Esse movimento no mercado financeiro foi impulsionado por uma forte aversão ao risco, desencadeada pela nova escalada de tensões entre Estados Unidos e Irã. O aumento das incertezas sobre a oferta global de petróleo resultou em preocupações sobre a inflação mundial e diminuiu o apetite por ativos de risco.
A combinação desse cenário com as declarações de dirigentes do Federal Reserve, que sugeriram uma possível política monetária mais restritiva em resposta ao aumento dos preços da energia, fortaleceu o dólar em nível global e pressionou as bolsas de valores.

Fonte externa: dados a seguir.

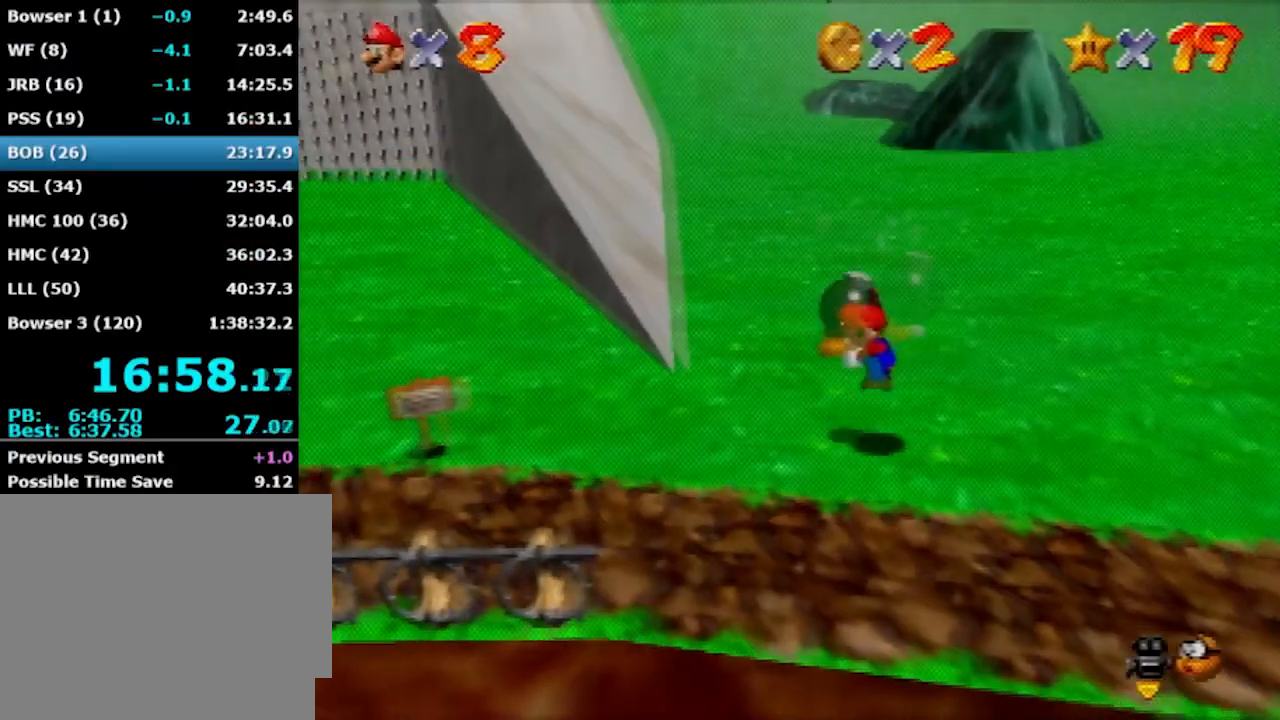
Gameplay with a controller (Nintendo layout); each line is a JSON object with the inputs held at the frame after it. "events" lists button and stick changes between this image and that frame as [ms after this image, input, new state], when the widget could be followed in between. Not read: L1 L3 R3.
{"buttons": [], "left_stick": "center", "events": [[200, "A", "up"], [200, "B", "up"], [433, "left_stick", "center"]]}
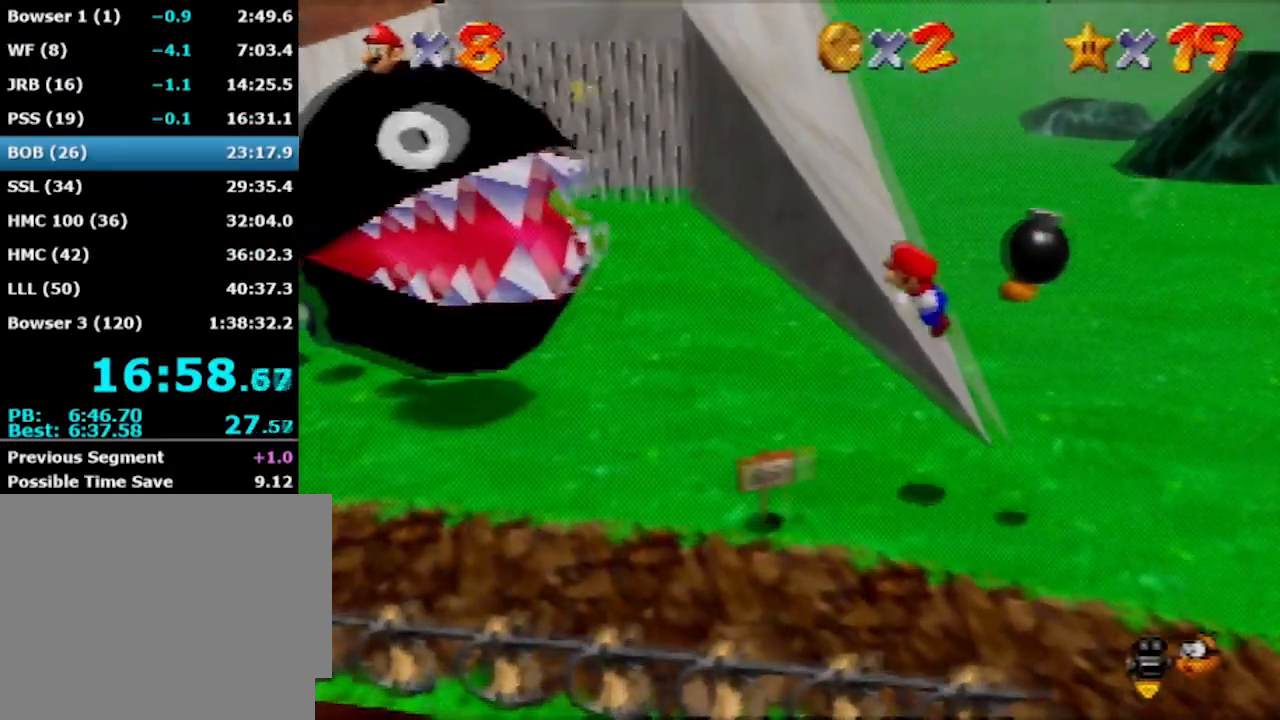
{"buttons": ["B"], "left_stick": "down-right", "events": [[301, "left_stick", "down-right"], [467, "B", "down"]]}
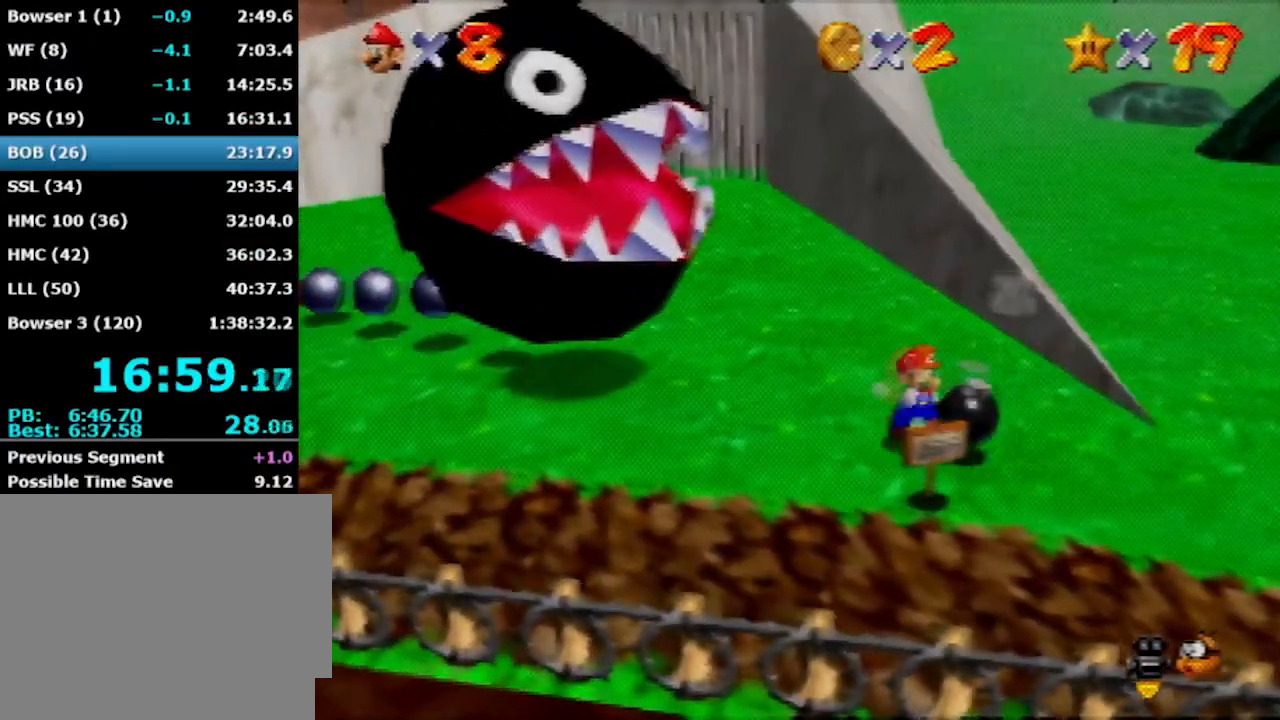
{"buttons": [], "left_stick": "center", "events": [[33, "B", "up"], [66, "C_RIGHT", "down"], [66, "left_stick", "center"], [200, "C_RIGHT", "up"]]}
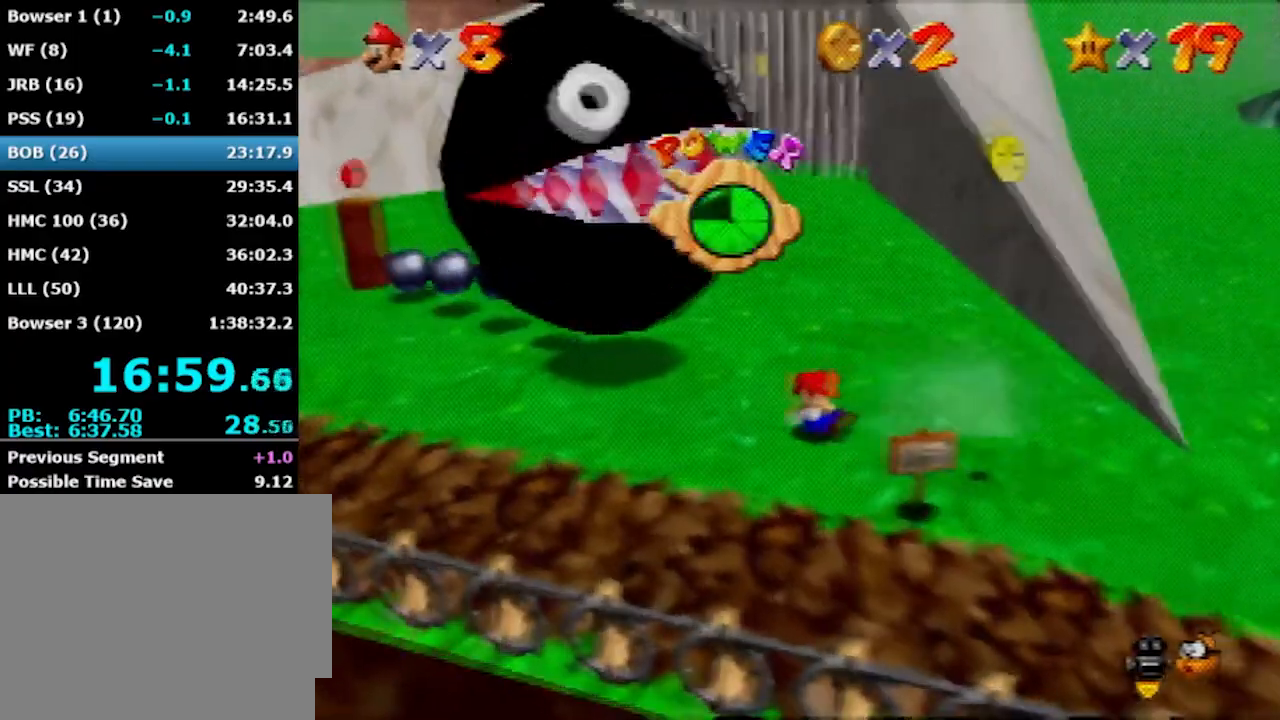
{"buttons": [], "left_stick": "up", "events": [[234, "left_stick", "up"]]}
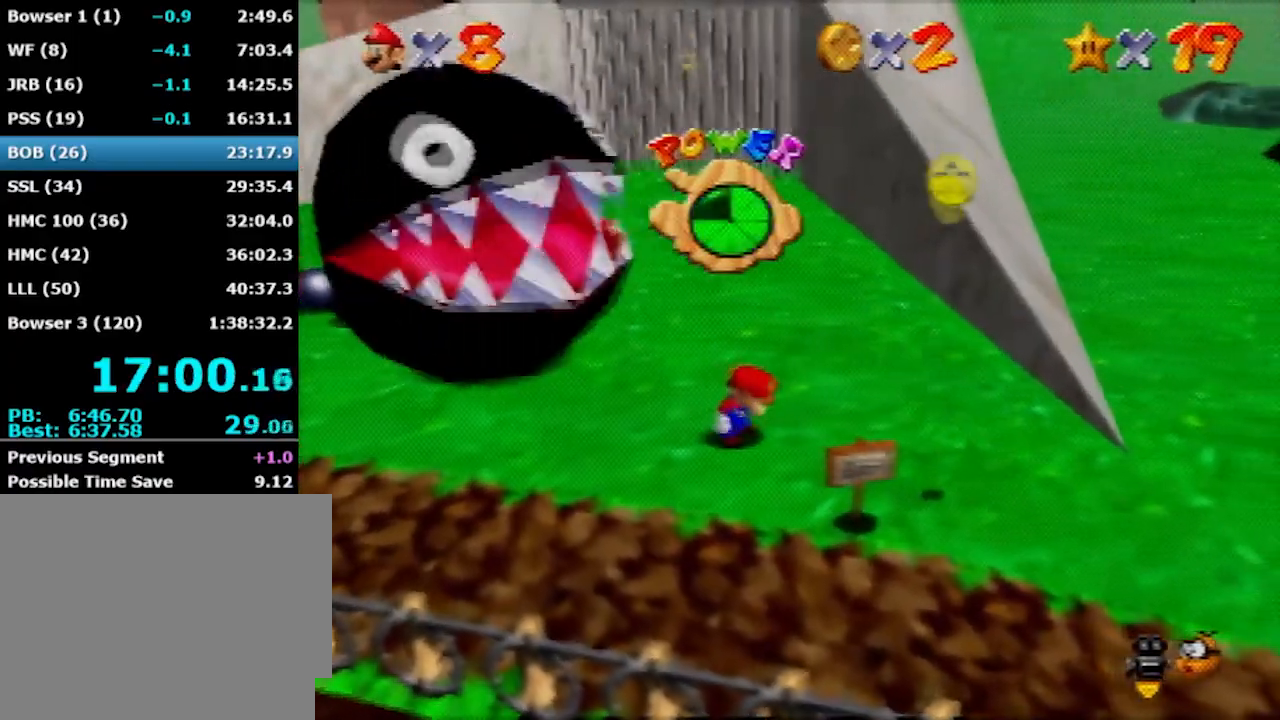
{"buttons": [], "left_stick": "up", "events": []}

O mercado de petróleo foi um dos principais destaques do dia. O preço do barril do tipo Brent, referência internacional, subiu 9,59%, terminando o dia cotado a US$ 83,30. O WTI, referência nos Estados Unidos, também teve um aumento significativo de 9,42%, fechando a US$ 78,14. Essa alta foi impulsionada pela intensificação do conflito no Oriente Médio e a incerteza em torno do Estreito de Ormuz, uma rota crucial para o transporte de petróleo.
Na Bolsa brasileira, as ações das empresas do setor de petróleo se beneficiaram desse aumento. As ações ordinárias da Petrobras (PETR3) tiveram uma alta de 3,44%, enquanto as preferenciais (PETR4) subiram 2,55%. A PetroRio (PRIO3) também registrou um desempenho positivo, com uma valorização de 3,16%.
Apesar das valorizações no setor petrolífero, o Ibovespa fechou em queda, seguindo o movimento observado nos mercados internacionais. Em Wall Street, o S&P 500 recuou 0,78%, enquanto o Dow Jones perdeu 0,26% e o Nasdaq 100 caiu 1,88%, afetado principalmente pelas ações de tecnologia. Essa dinâmica foi reflexo da aversão ao risco global, que acabou ignorando a redução das projeções de inflação no boletim Focus.